- TASK DIRECTIONS -
Please repeat the lines below, exactly and only, from the one that holds "8: (1090, 633, 1.66)" through the one that holds "[00:00.960]".

##### DATA FOR ANALYSIS #####

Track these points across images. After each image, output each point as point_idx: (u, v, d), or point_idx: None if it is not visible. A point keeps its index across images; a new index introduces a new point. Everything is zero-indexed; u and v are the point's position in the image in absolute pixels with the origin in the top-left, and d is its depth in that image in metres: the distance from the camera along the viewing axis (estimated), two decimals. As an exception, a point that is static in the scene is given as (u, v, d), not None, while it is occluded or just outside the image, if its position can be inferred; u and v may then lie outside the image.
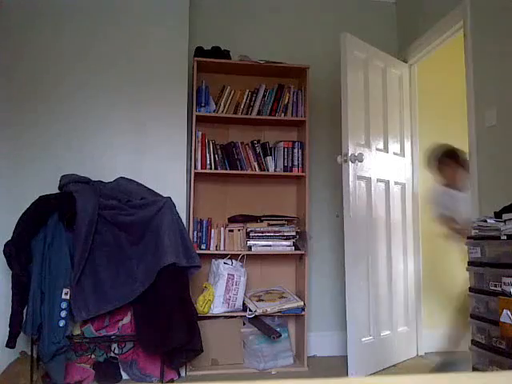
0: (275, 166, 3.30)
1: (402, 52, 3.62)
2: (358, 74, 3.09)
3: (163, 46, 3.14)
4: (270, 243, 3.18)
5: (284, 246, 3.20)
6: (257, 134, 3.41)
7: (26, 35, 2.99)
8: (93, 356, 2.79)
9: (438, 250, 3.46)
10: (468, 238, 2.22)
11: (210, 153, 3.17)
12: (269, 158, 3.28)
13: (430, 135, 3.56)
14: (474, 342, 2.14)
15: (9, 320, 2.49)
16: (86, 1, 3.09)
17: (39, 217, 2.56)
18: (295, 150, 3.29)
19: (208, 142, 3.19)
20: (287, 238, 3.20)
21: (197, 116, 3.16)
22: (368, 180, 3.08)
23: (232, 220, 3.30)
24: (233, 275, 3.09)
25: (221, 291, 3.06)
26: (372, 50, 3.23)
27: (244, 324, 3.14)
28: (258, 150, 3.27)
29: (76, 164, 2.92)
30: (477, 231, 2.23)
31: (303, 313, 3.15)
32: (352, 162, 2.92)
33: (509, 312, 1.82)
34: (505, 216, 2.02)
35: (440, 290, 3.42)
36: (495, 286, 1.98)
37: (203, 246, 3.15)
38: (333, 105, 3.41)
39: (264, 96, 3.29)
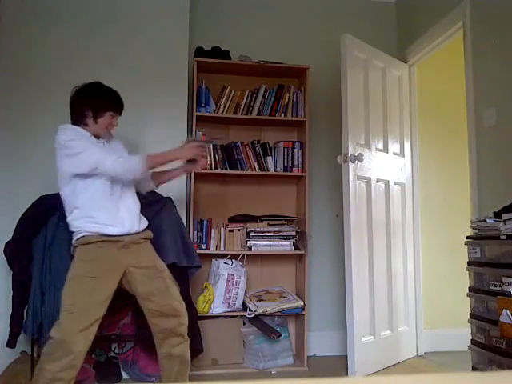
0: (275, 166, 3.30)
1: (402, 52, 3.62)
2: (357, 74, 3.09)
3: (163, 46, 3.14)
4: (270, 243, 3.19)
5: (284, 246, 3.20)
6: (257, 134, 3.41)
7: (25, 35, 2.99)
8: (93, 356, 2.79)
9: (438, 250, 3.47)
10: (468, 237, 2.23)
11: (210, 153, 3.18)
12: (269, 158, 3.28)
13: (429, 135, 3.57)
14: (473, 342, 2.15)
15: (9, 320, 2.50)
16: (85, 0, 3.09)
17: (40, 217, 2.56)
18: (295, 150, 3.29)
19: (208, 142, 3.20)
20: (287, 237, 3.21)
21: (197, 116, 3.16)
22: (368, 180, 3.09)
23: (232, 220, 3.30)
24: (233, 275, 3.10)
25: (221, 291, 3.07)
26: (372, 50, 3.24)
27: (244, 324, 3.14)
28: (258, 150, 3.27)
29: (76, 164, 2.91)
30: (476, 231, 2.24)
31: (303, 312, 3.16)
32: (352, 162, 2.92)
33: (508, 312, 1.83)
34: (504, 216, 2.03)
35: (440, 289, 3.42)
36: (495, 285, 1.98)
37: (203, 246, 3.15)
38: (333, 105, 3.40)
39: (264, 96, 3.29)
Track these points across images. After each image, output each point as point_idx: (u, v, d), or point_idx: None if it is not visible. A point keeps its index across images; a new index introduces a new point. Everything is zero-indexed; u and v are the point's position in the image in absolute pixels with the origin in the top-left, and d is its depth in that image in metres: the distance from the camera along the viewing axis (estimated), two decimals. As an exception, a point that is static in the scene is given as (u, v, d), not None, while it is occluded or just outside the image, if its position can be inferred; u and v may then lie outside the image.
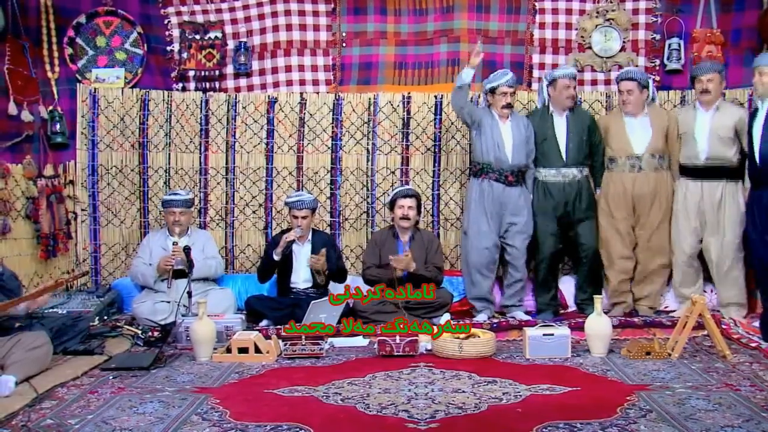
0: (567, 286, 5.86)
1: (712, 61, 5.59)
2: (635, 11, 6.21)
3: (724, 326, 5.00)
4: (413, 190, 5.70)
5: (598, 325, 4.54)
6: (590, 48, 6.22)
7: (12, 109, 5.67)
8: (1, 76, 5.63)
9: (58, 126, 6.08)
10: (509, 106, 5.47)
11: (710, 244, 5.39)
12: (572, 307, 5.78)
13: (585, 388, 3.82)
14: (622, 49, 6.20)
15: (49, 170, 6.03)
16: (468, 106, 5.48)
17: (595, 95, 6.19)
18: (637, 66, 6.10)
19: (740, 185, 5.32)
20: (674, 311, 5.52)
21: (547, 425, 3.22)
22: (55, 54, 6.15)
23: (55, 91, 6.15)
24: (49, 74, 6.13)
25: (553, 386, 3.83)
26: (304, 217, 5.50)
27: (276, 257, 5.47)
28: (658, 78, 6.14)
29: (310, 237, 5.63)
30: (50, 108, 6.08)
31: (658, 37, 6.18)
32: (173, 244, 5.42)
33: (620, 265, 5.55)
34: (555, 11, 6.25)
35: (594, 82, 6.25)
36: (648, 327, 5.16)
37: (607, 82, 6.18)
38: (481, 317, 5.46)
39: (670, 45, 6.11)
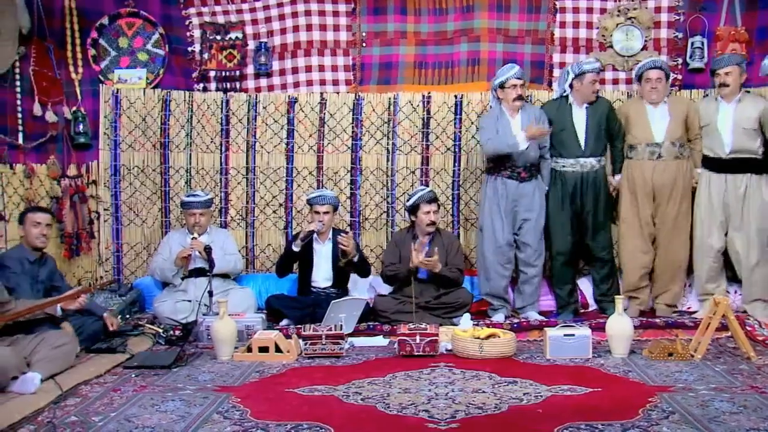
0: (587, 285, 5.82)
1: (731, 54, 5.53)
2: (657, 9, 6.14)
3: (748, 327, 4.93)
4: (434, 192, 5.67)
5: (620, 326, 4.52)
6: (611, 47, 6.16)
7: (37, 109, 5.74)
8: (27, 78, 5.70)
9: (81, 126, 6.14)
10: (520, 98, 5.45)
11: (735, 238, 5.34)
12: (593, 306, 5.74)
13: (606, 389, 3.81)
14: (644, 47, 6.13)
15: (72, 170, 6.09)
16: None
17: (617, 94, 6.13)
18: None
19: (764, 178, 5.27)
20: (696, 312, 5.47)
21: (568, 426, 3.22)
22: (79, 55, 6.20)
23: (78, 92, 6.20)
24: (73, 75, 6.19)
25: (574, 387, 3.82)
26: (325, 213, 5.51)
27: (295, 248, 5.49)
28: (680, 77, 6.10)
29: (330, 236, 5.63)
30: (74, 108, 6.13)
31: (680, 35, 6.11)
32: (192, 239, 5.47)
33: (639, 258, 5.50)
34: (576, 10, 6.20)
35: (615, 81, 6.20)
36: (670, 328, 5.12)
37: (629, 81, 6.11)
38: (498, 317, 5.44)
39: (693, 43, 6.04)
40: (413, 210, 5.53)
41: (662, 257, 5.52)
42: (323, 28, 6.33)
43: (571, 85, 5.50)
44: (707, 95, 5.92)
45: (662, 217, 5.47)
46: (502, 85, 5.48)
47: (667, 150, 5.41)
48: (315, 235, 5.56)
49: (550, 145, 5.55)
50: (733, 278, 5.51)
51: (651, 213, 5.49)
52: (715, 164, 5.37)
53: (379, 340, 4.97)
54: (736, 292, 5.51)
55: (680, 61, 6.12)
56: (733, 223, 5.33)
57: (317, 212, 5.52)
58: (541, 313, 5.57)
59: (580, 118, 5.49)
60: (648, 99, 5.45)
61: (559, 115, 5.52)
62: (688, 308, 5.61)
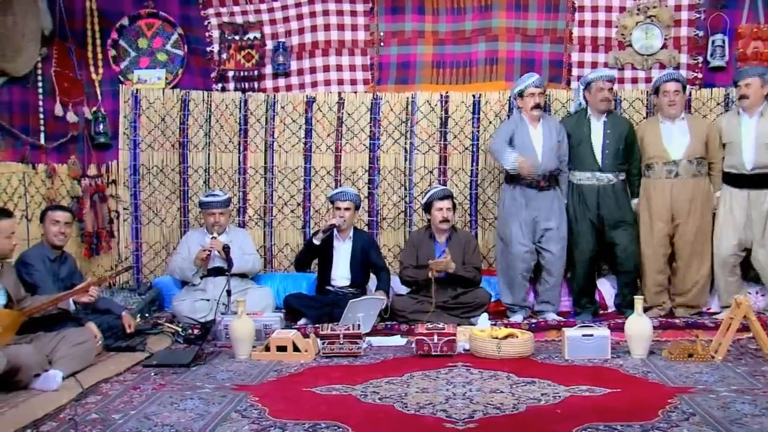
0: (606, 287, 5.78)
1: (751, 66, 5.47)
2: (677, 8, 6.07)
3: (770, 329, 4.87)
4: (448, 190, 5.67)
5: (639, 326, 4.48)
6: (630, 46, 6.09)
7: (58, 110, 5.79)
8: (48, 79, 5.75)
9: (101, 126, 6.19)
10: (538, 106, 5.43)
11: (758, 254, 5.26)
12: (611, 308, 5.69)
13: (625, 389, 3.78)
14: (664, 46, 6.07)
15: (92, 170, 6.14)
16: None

#####
##### DATA FOR ANALYSIS #####

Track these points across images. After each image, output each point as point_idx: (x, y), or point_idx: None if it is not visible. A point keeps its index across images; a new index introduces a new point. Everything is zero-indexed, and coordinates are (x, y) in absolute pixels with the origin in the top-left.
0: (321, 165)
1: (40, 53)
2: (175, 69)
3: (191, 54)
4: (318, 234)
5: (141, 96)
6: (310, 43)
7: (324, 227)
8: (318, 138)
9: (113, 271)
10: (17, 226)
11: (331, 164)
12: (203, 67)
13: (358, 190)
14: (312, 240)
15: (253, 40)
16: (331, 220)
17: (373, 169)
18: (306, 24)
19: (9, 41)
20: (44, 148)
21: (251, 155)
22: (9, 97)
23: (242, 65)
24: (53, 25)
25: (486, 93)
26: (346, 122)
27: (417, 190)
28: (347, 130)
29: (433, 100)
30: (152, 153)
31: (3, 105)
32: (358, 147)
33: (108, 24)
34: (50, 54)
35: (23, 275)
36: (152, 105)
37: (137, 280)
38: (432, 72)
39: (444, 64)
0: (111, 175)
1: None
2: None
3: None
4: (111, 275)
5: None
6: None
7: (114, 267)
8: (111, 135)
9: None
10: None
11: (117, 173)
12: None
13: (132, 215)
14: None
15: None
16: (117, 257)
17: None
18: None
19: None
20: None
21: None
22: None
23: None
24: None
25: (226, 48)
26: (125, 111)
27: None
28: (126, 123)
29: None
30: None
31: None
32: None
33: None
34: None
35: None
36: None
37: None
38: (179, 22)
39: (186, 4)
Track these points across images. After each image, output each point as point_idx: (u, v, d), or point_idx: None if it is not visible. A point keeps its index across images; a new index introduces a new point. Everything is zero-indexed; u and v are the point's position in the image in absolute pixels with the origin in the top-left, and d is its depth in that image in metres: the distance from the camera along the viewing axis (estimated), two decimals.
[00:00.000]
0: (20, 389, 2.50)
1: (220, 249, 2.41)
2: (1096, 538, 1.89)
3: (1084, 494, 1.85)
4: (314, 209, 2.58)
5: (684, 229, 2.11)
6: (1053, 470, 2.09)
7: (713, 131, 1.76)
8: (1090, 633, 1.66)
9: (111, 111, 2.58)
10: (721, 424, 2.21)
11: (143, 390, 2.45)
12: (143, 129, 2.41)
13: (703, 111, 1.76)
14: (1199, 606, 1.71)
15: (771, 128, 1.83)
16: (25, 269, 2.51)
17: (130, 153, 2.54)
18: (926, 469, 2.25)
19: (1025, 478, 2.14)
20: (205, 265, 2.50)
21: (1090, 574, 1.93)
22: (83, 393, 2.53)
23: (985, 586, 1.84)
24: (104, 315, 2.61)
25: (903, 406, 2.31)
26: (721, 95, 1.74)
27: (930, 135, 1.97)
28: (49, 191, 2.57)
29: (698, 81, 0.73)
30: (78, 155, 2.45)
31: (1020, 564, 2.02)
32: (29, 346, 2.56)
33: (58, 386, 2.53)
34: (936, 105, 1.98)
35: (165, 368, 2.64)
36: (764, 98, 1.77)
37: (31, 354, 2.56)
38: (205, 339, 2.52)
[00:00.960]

#####

- TASK SOLUTION -
8: (1090, 633, 1.66)
9: (111, 111, 2.58)
10: (721, 424, 2.21)
11: (143, 390, 2.45)
12: (143, 129, 2.41)
13: (703, 111, 1.76)
14: (1199, 606, 1.71)
15: (771, 128, 1.83)
16: (25, 269, 2.51)
17: (130, 153, 2.54)
18: (926, 469, 2.25)
19: (1025, 478, 2.14)
20: (205, 265, 2.50)
21: (1090, 574, 1.93)
22: (83, 393, 2.53)
23: (985, 586, 1.84)
24: (104, 315, 2.61)
25: (903, 406, 2.31)
26: (721, 95, 1.74)
27: (930, 135, 1.97)
28: (49, 191, 2.57)
29: (698, 81, 0.73)
30: (78, 155, 2.45)
31: (1020, 564, 2.02)
32: (29, 346, 2.56)
33: (58, 386, 2.53)
34: (936, 105, 1.98)
35: (165, 368, 2.64)
36: (764, 98, 1.77)
37: (31, 354, 2.56)
38: (205, 339, 2.52)
[00:00.960]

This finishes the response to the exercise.